My first post about the emergence of Attributor was about a year ago and I thought it was time to review and see what we've learned since then.
Here's where they've crawled from that we've spotted:
184.108.40.206 "Mozilla/4.0 (compatible; MSIE 6.0; Windows NT 5.1)"
Proxy VIA=1.1 ind27.attributor.com:3128 FORWARD=10.50.40.74
220.127.116.11 "Mozilla/4.0 (compatible; MSIE 6.0; Windows NT 5.1)"
Proxy VIA=1.1 ind25.attributor.com:3128 FORWARD=10.50.40.74
18.104.22.168 "Mozilla/5.0 (compatible; dejan/1.13.2 +http://www.attributor.com)"
22.214.171.124 "Mozilla/5.0 (compatible; dejan/1.13.2 +http://www.attributor.com)"
Now the amusing part is the IP 126.96.36.199 as it's a proxy and it appears they aren't any smarter than the rest of the bots as 340+ crawls have come via that IP this year including msnbot, Googlebot, Twiceler, Gigabot, Snapbot and some others so you're in fine company with other stupid crawlers out there.
What's curious is that 188.8.131.52 is one of Gigablast's IPs, and some of the others may be as well but they resolve to Level 3 blocks as do other Gigablast IPs, but I didn't look hard enough to confirm, lazy I guess.
Now let's examine one of my favorite statements on their website:
...you will no longer have to hold back top content or impose technical barriers on its viewing; instead, quality content can be made more easily available to a larger number of consumers.Excuse me?
My technical barriers [not used on this blog] stop the problem in the first place just so I don't need to pay anyone to go chasing my content around the billions of pages on the web.
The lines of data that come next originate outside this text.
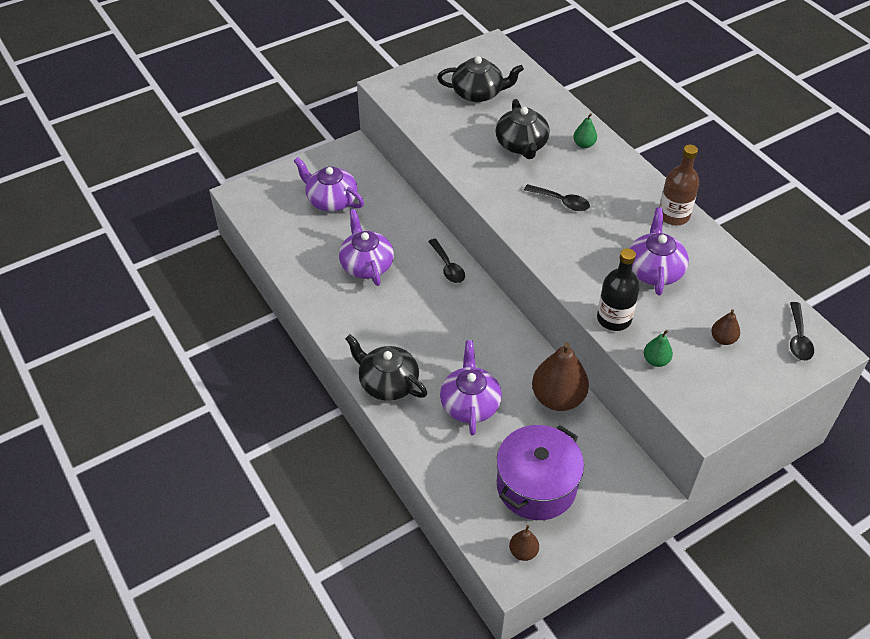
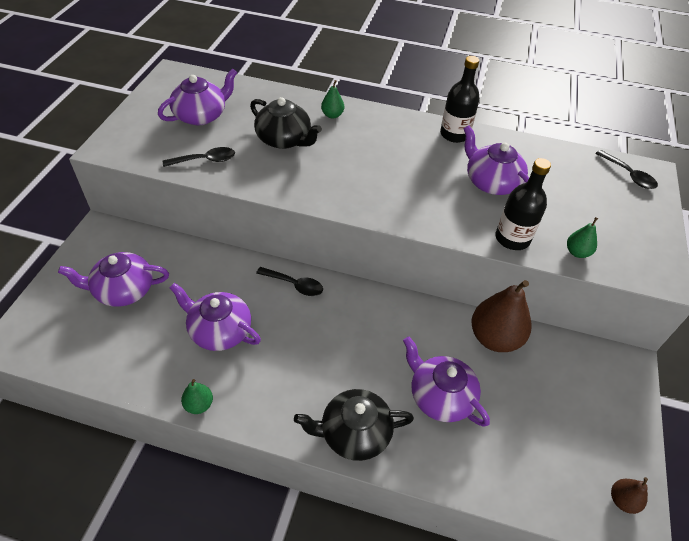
camera: 45 degrees left, 0 degrees up
(311, 301) = (199, 405): none -> green pear
(478, 93) = (201, 115): black teapot -> purple teapot
(536, 486) = (564, 429): purple pot -> none
(561, 201) = (366, 168): black spoon -> black spoon (205, 160)
(673, 215) = (454, 134): brown bottle -> black bottle
(723, 339) = (592, 205): brown pear -> none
As a matter of fact, my technical barriers are what trapped your crawl attempts above and identified what IP's your bots were using. That means your technology can't get past my technology so you'll never know if I'm stealing anyone's material but I'm pretty sure you aren't stealing my bandwidth finding out.
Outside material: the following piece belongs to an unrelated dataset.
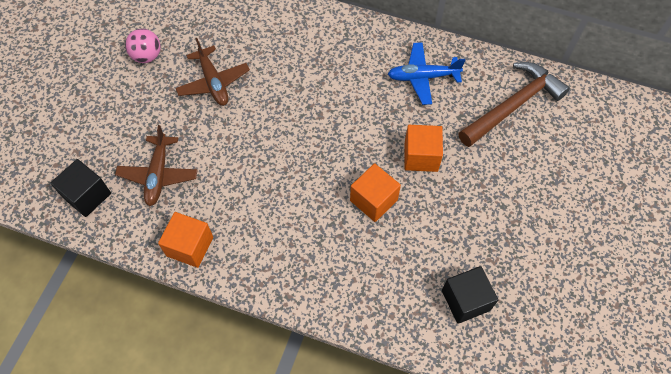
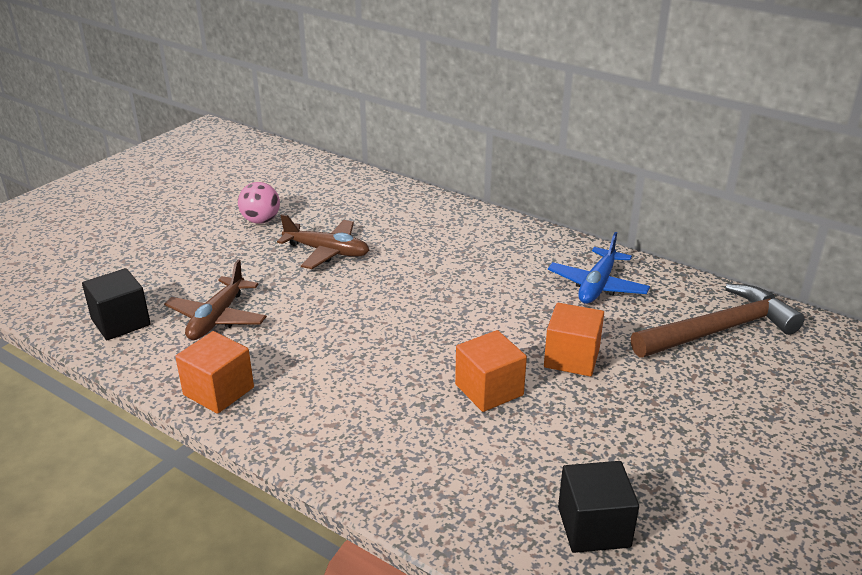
camera: 15 degrees right, 30 degrees down
(213, 82) = (327, 252): brown plane -> brown plane turned 60 degrees counterclockwise
(422, 77) = (597, 286): blue plane -> blue plane turned 75 degrees counterclockwise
So now you have to ask yourself which method is easiest to stop content theft, blocking data centers and bulk downloaders on the fly or scanning billions of web pages looking for theft after the cows have already left the barn?
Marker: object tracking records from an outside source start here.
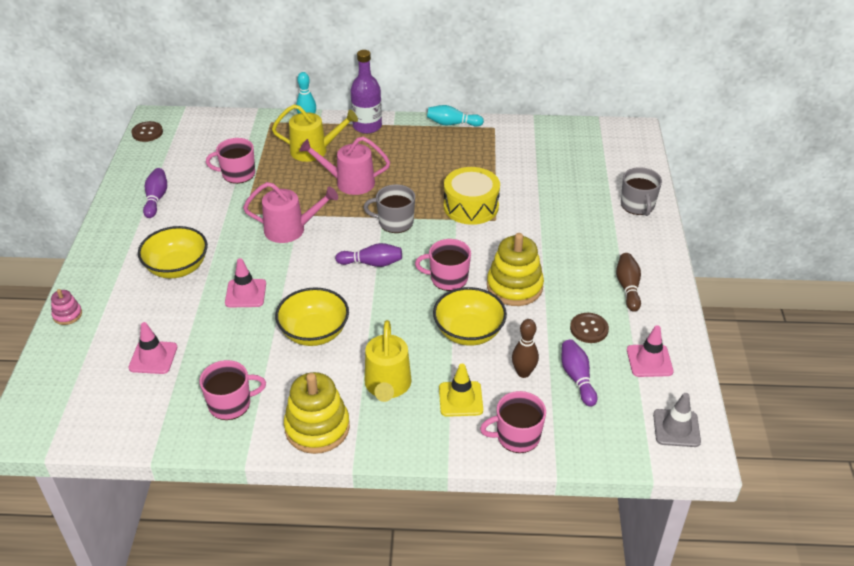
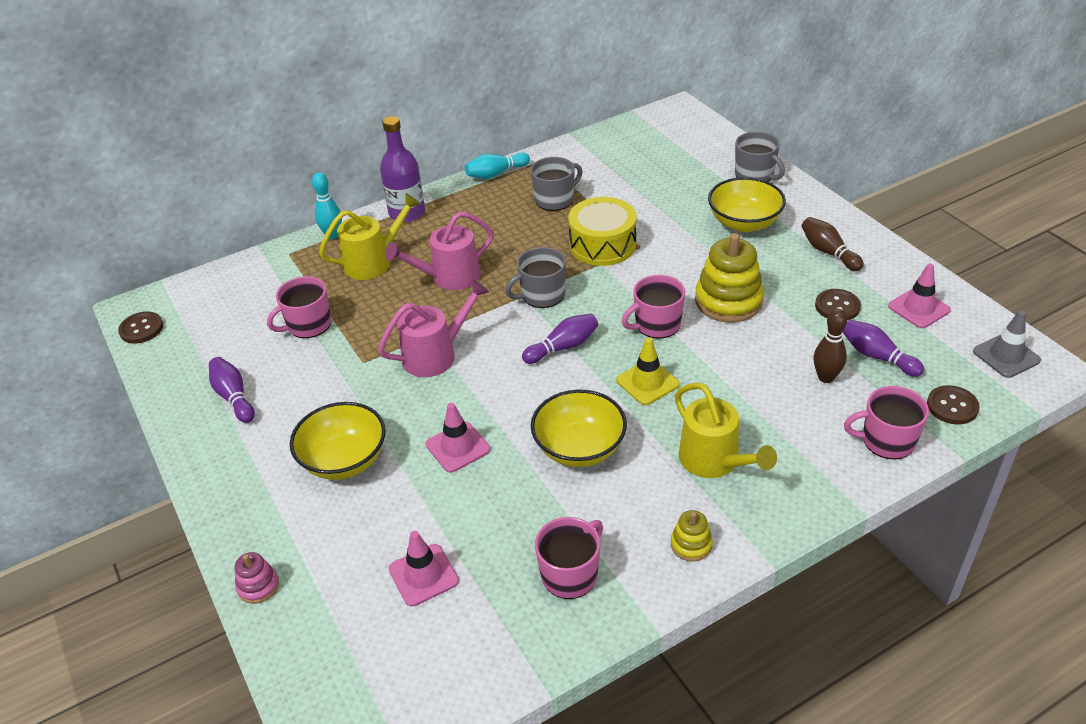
camera: 30 degrees left, 0 degrees up
(317, 428) = (691, 544): yellow stacking toy -> yellow stacking toy, size x0.49
(460, 399) = (797, 434): yellow traffic cone -> yellow traffic cone (647, 382)
(468, 332) = (733, 366): yellow bowl -> yellow bowl (744, 223)
(473, 160) = (555, 199): none -> grey mug
(516, 436) = (886, 440): pink mug -> pink mug turned 45 degrees clockwise
(591, 440) = (952, 406): none -> brown button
Bot blocking wins hands down as it's more cost effective without a doubt.
The best part is if someone wants to license your content you'll get 100% of the profits and not share with some company that wants to chase around the vast wasteland of the web looking for violators.
Maybe Attributor has some other places they crawl from without the user agent identifying the source, but that just means the bot blocker will stop and quarantine some anonymous IP address and we may never know it's really them.
Doesn't matter, I'm still banking on proactive content theft prevention technology and not reactive technology as it's easier to keep your cows at home when the fences are all closed and patrolled in the first place than try to round 'em up later.